I’m sharing all of this with you because I know your priest will not. He loves you and he loves Christ whom he serves. Make him pace himself and you’ll have him around to baptize your grandchildren. Don’t expect him to be perfect. Most importantly, pray for your bishops and your priests. Honor and love them, and refrain from judging them.
With love in Christ,
Abbot Tryphon
All-Merciful Saviour Monastery website: http://vashonmonks.com/
“The Morning Offering” (Abbot Tryphon’s blog): http://morningoffering.blogspot.com/
Fr Levi says
Fantastic piece. Every parish should put a link on their parish website! Some people have no idea of boundaries – I have small children and last night someone called me at 10.15 to discuss something that could easily have waited until morning. Such conversations inevitably begin with a token ‘sory for disturbing you so late’ and then, without pause, launch into whatever it is they want to talk about. Of course, more fool me for not saying ‘unless this is an emergency, please phone me back in the morning.’ Sometimes we are our own worst enemies.
Will Crowe says
In the article, Fr. Tryphon relates the story about a priest canceling plans because “an important family in the parish requested that only he could do the funeral.” I think I see part of the problem now. I was not aware that we had important and unimportant parish families. Please, someone direct me to where the archdiocese keeps the lists of who is important and who is not important. I would like to know which list I am on. In this case, at least, the problem stems from allowing certain parish families to be considered important. This pharisaical attitude must come to an end. When “important” families can dictate to the priest, there is no end to what kinds of problems will arise. This is where the hierarchs need to step in and set these self-important parish members straight.
Pat says
Will, I have to comment.
I have been the financial person for many, many years in my own business & in the Orthodox churches I have attended. I find 20/80 rule to be true for both. In business, 20% of my customers are providing 80% of my business. At church 20% of the attendees are donating 80% of the church’s income (and 20% of the attendees are the arms & legs, doing 80% of the church’s work!).

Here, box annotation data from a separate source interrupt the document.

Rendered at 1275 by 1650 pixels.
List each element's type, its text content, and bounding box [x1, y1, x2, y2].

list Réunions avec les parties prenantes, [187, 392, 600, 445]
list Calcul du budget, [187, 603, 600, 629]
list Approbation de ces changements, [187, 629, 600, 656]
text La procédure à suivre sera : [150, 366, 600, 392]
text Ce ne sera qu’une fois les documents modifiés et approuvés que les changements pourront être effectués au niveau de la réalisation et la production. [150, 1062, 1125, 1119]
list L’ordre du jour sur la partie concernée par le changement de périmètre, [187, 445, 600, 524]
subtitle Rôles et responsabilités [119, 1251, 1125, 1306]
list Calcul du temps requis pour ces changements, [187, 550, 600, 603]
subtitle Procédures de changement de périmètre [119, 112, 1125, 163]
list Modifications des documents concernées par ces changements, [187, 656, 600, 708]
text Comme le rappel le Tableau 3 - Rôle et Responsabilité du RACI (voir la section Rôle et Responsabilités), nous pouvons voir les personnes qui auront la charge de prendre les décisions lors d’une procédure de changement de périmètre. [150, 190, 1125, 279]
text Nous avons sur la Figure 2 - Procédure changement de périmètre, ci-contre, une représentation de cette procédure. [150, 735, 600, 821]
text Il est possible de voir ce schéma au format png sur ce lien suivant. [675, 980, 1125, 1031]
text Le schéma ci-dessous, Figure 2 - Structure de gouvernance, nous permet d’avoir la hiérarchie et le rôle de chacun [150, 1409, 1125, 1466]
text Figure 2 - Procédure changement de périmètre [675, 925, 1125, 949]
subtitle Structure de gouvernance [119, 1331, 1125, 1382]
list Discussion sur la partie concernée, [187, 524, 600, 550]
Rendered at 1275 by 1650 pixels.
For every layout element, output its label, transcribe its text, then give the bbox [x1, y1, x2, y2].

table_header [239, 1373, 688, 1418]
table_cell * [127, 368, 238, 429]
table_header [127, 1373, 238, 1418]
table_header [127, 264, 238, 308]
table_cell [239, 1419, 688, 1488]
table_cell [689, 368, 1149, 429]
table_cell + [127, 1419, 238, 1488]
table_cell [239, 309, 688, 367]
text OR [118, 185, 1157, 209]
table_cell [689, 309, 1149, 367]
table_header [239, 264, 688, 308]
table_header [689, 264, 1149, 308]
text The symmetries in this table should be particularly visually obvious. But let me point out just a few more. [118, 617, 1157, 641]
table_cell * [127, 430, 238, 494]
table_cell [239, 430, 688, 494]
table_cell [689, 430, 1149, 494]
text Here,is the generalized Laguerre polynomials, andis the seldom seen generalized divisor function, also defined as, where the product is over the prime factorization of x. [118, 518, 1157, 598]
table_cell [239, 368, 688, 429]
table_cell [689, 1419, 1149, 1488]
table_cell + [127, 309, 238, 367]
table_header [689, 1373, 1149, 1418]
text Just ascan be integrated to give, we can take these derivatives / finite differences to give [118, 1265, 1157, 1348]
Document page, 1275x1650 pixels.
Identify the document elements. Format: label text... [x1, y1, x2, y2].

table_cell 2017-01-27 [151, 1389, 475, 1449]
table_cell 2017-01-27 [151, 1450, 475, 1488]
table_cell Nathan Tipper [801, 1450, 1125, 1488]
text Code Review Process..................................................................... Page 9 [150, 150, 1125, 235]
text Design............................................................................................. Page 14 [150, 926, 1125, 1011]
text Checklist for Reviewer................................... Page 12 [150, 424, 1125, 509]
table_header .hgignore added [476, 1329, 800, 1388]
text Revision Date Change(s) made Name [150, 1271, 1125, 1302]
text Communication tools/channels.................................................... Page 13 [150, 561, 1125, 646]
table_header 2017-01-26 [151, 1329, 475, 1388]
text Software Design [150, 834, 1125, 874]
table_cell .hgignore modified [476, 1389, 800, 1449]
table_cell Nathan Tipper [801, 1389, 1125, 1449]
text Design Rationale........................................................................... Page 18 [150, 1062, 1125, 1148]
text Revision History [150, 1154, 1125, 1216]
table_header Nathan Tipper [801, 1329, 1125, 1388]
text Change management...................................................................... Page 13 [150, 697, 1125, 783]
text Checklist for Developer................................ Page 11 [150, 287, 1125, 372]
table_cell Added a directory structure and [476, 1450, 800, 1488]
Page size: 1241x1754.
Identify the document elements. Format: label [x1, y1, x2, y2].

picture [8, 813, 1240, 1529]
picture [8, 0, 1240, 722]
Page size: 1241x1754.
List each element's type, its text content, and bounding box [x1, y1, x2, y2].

In a perfect world, we would all be donating a 10% tithe for the church to do it’s work. In reality, it shocks me the number of people who give less than $1000 ……. less that $500 ….. a year to do the church’s work! That’s $10 or $20 a week!!!!!!
If those large donors were not donating, it is possible that some of our Orthodox churches would have to close their door. Unfortunately, we are not close knit communities where everyone gives accorning to their means and receives according to their needs.
We just have to give our priests more slack, more support, less criticism. They are doing a hard job & the things demanded of them (and their families) would not be tolerated in the rest of the working world (for the amount of money they are being paid.)
Can we just love & honor our priests, and if they make a mistake, or make a decision you wouldn’t make, give them the space of just being human?
Randi McAllister says
Thank you for this article; all parishes should read it!
The examples in the article show that we fail to love one another enough, and that we selfishly want our own way.
I am a clinical psychologist, and have often wondered where priests and their families might get sound counseling in everyday difficulties such as these.